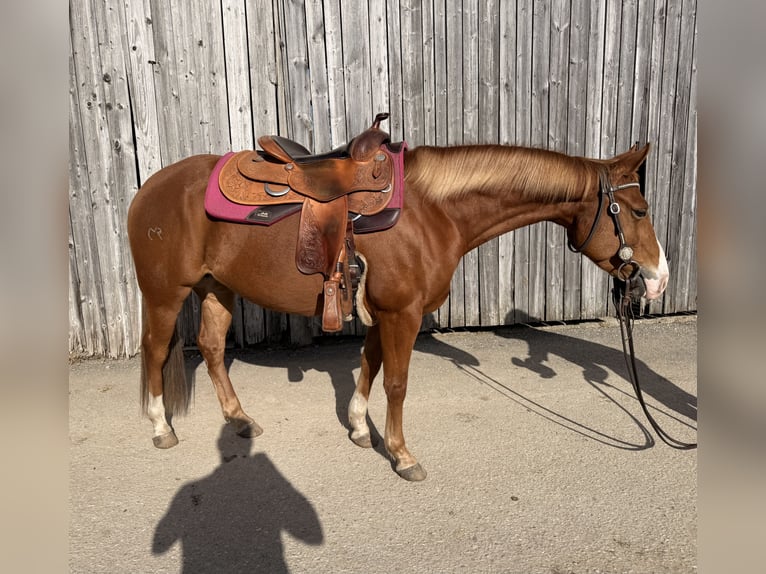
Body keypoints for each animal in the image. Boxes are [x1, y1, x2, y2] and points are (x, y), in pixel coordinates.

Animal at [127, 140, 669, 481]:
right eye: (639, 212)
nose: (658, 280)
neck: (433, 211)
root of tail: (148, 188)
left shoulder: (381, 314)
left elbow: (369, 368)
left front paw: (359, 429)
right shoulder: (401, 315)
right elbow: (396, 383)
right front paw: (403, 455)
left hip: (216, 288)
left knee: (213, 348)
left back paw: (239, 419)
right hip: (165, 294)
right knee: (154, 350)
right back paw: (159, 427)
**********
_Aim of the exercise_. The records above need to be restated word for word, with the pictures left out.

_Reply_.
Body keypoints for each animal in the image. Boxes are [x1, y1, x2, y2] and points are (x, y), in pixel coordinates.

Animal at [127, 140, 669, 481]:
right eye: (639, 212)
nose: (658, 280)
neck: (433, 211)
root of tail: (148, 188)
left shoulder: (381, 314)
left elbow: (369, 368)
left front paw: (359, 429)
right shoulder: (401, 315)
right elbow: (396, 383)
right front paw: (403, 455)
left hip: (216, 288)
left knee: (213, 348)
left back paw: (239, 419)
right hip: (165, 294)
right knee: (154, 350)
right back paw: (159, 427)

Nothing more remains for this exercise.